Hello all and welcome to the challenging world of black and white photography. Everything should be simpler when processing B&W images, right? After all, everything exists in shades of gray, doesn’t it?
In this tutorial I describe color toning of a black and white image using tools available within Photoshop CS3. All you need to follow along with this tutorial is a black and white image, your CS3 software, and some quirky ideas.
The first thing you do is convert one of your color images (select one of your favorites) into a black and white image. There are many ways to do this, however, for this tutorial you simply use a black and white adjustment layer. Select the New Adjustment Layer icon in the bottom of your Layers Palette. Choose Black & White. Then click OK at the New Layer dialog. Presto, the black and white adjustment layer tool converts your color image to a gray scale image and you now have a black and white image.
The reason I prefer this method, as opposed to simply changing your Image Mode to gray scale (a common way of converting to black and white) is that by using the Adjustment Layer you are able to adjust each color channel individually. This allows you to adjust different sections of the image separately to your personal liking. For instance, on my shot of the remains of a shipwreck, I wanted to darken the sky. To do this I selected Layer>New Adjustment Layer>Black & White. After clicking OK, when the slider dialog opened, I simply moved my cursor inside the image and using the eye dropper tool on the sky, dragged my cursor to the left.

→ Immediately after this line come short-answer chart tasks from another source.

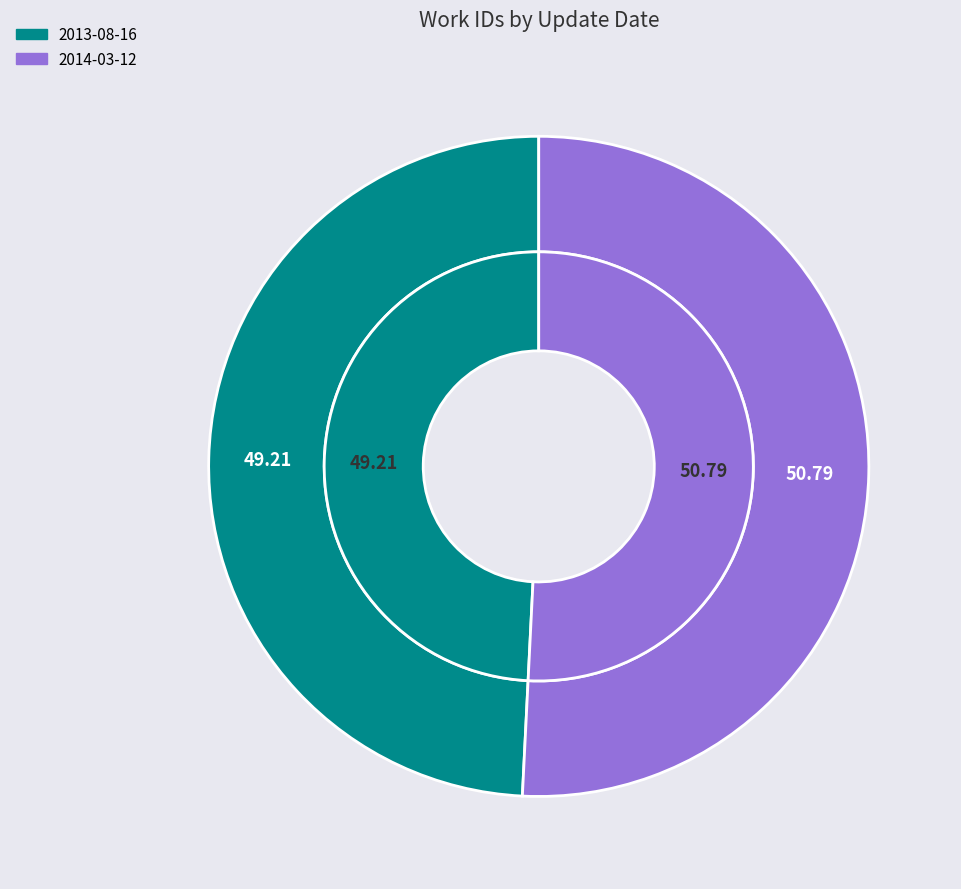

To the nearest percent, what portion does 2013-08-16 represent?

49%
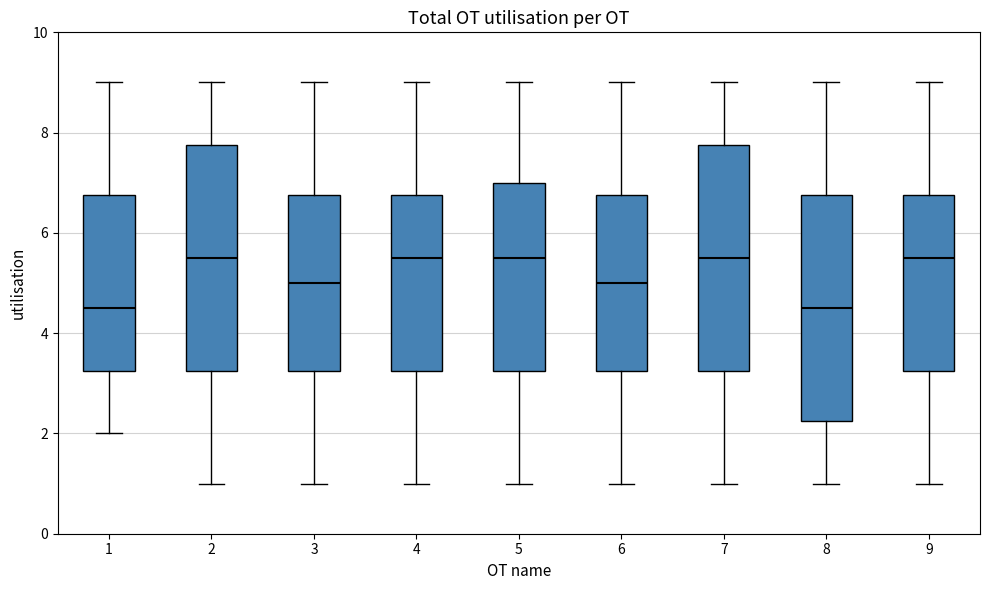

Reading left to right, read every box against the y-axis: the position of its median line, the range the box covers, and the ends of its whiskers. The values are not printed on the chart, so give them approximately, as read against the axis.

1: median 4.6, box 3.2 to 6.8, whiskers 2.0 to 9.0
2: median 5.6, box 3.2 to 7.8, whiskers 1.0 to 9.0
3: median 5.0, box 3.2 to 6.8, whiskers 1.0 to 9.0
4: median 5.6, box 3.2 to 6.8, whiskers 1.0 to 9.0
5: median 5.6, box 3.2 to 7.0, whiskers 1.0 to 9.0
6: median 5.0, box 3.2 to 6.8, whiskers 1.0 to 9.0
7: median 5.6, box 3.2 to 7.8, whiskers 1.0 to 9.0
8: median 4.6, box 2.2 to 6.8, whiskers 1.0 to 9.0
9: median 5.6, box 3.2 to 6.8, whiskers 1.0 to 9.0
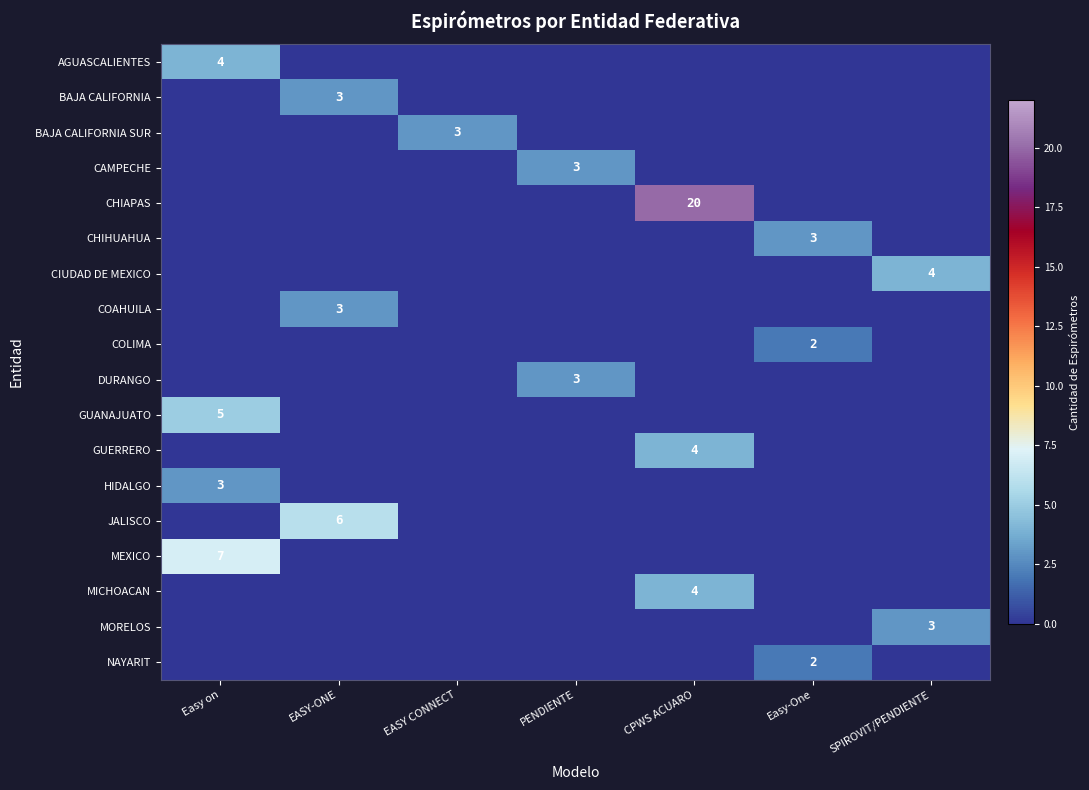

The BAJA CALIFORNIA series shows 4 at EASY-ONE. True or false?

False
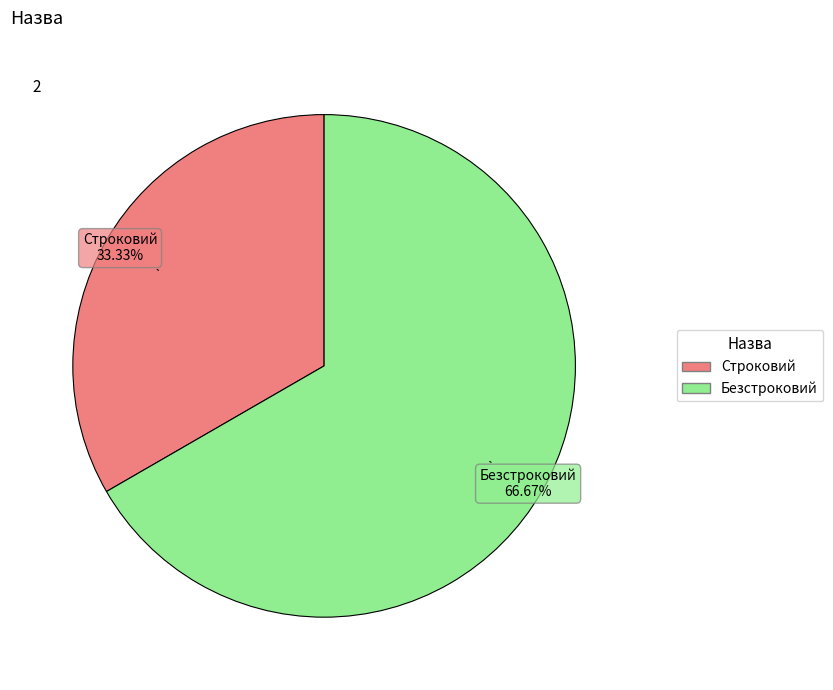

Which slice represents more than half of the pie?

Безстроковий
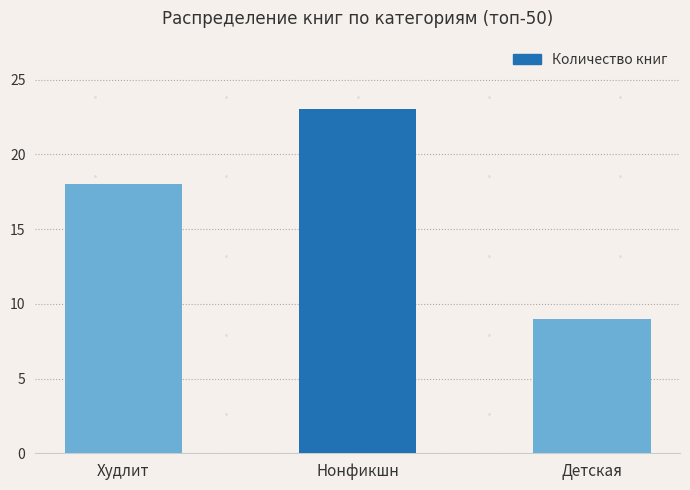

Approximately how many times larger is the value at Детская compared to Худлит?

0.5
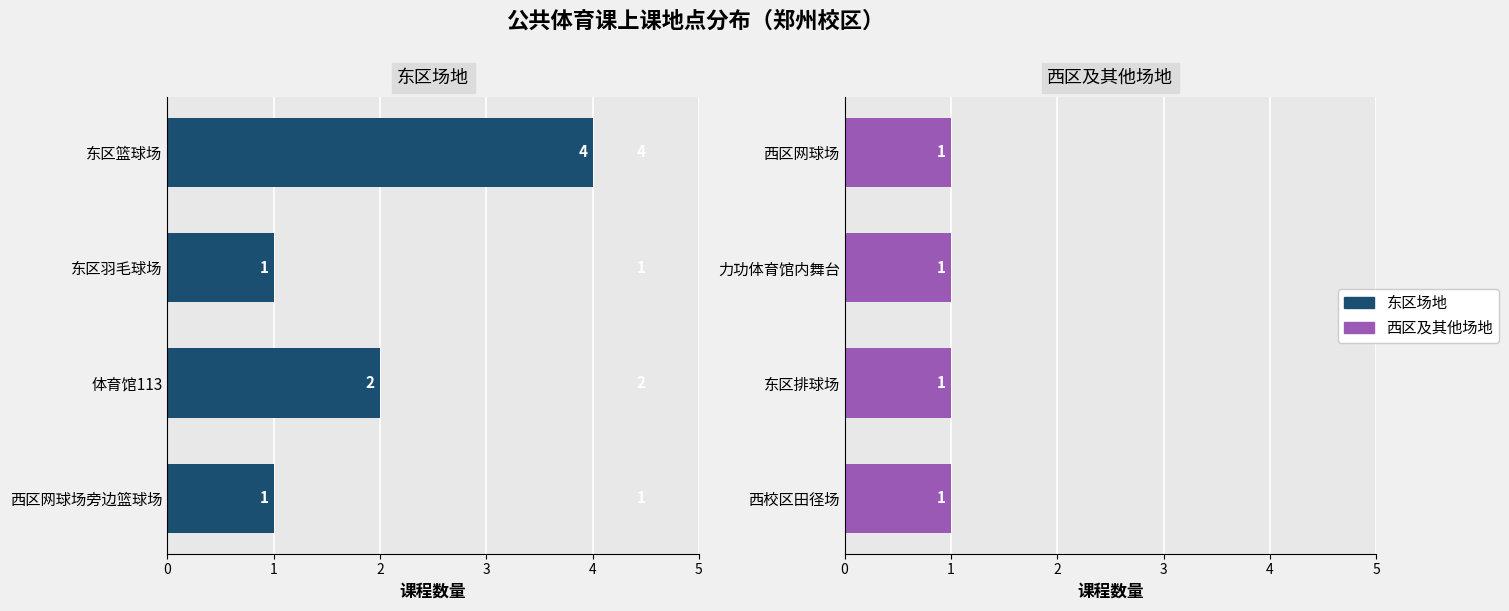

The 地点组2 series shows 1.0 at 1. True or false?

False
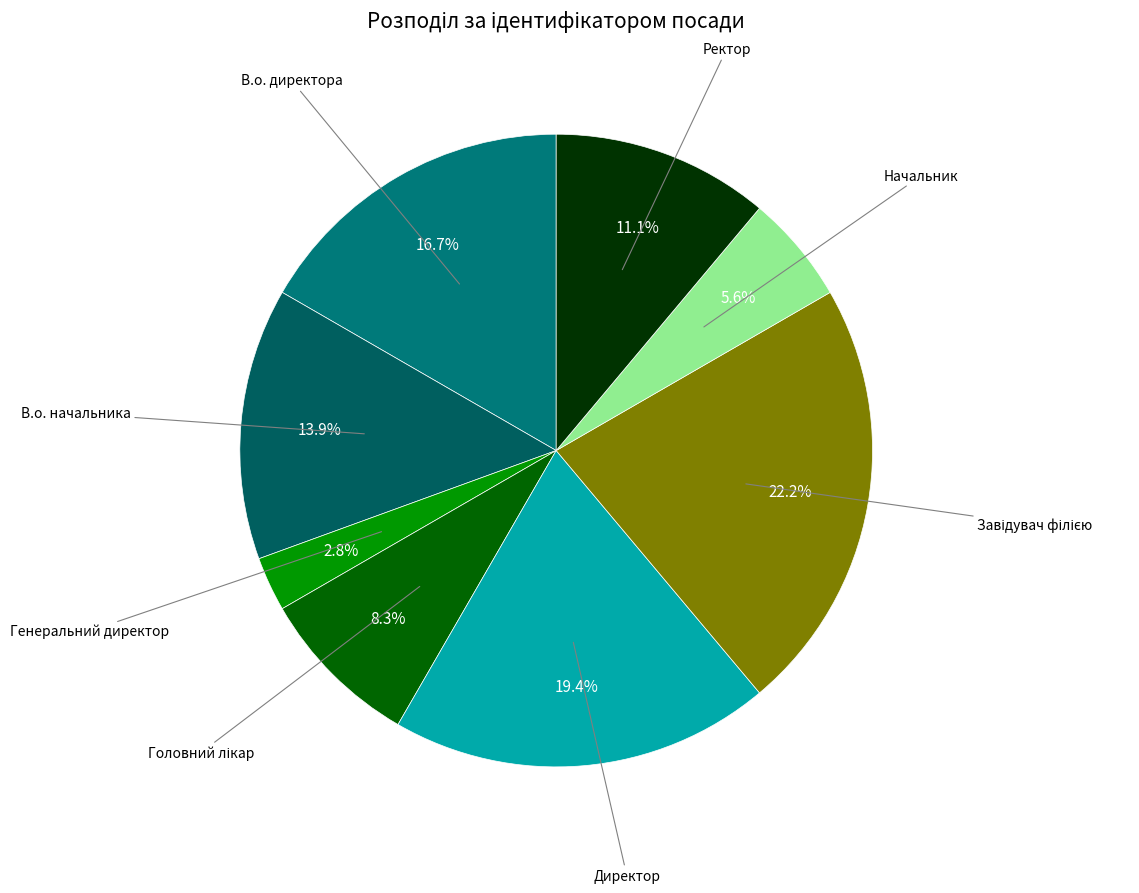

How many slices are in this pie chart?

8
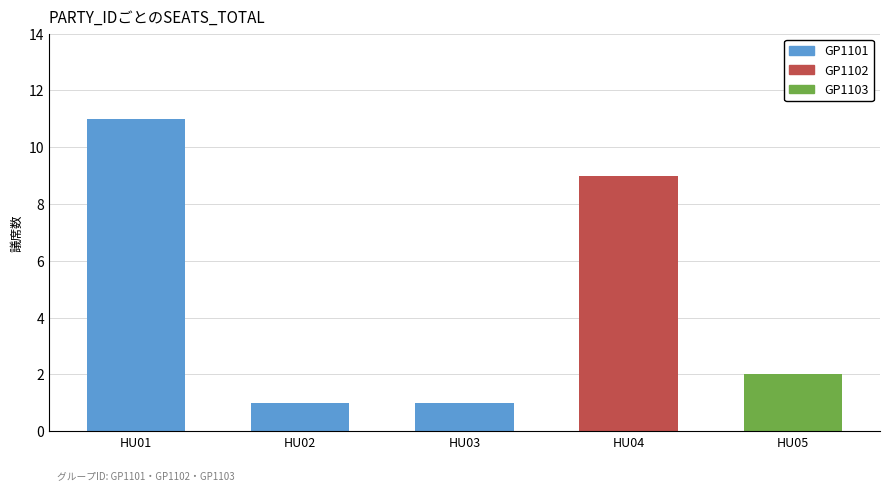

Are the bars grouped side by side (vs. stacked)?

No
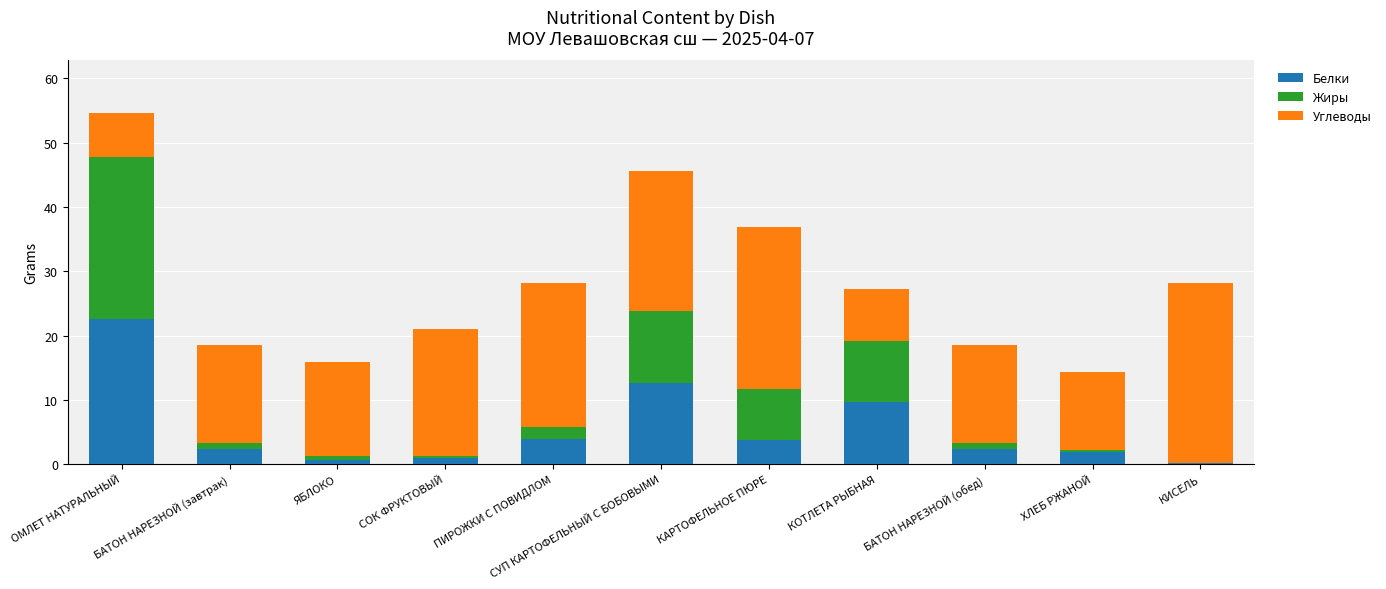

How many series are shown in this chart?

3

Once you have your black and white image adjusted, you are ready to perform the color toning process. To do this, open a new curves adjustment layer by clicking on Layers>New Adjustment Layer>Curves.
There’s a reason here for opening the new adjustment layer using your tool bar, rather than using the Adjustment Layer icon in your Layers Palette. By using the tool bar you are able to choose your blending mode. Under the Mode drop-down menu, choose Color.
After clicking OK to create the new layer, the Curves Adjustment Panel will be opened. Select each color channel individually from the RGB drop down menu.
This is where your personal preferences kick in. At this point, ask yourself questions like, ‘What mood am I looking for?’ ‘Is there a particular darkroom toning method I am trying to reproduce?’ or even, ‘I wonder if I can recreate the colors from my old college tie-dye t-shirt?’ These questions will help you choose which colors to increase and which ones to leave alone or maybe even decrease.
For example, for my shipwreck shot, I was going for a vintage look, almost like the sepia toned prints of the days of yore. To accomplish this look, I first grabbed my red channel curve – by the way, I recommend grabbing right in the middle – and pulled up.
Keep in mind that this is all by ‘feel’ at this point. Let me point out, however, that the image will appear a bit wacky until you have adjusted each color channel. After I boosted the red quite a bit, I moved on to the green channel. I pushed the green channel up a bit as well, though not as much as the red. Finally, I moved on to the blue channel. In this channel I grabbed the middle of the curve once again. This time, however, I pulled it down a bit.
It is at this point you begin to get the feel of how your image will look. Once you have created a look you like you can then go back through each layer and tweak as necessary.
After tweaking, and a bit of fun pushing each channel to the max, you will have your finished a toned black and white image.
Don’t forget, sepia is just one option. I have also included a shot where I used the opposite effect, toning it more blue than red. This feeling has a much more dramatic look, focusing your eye on the texture and detail of the scene. Remember, there are no rules here. If you want to tone an image green – then go for it! Gold? Sure, why not! It’s up to you from here gang. Good luck and happy toning.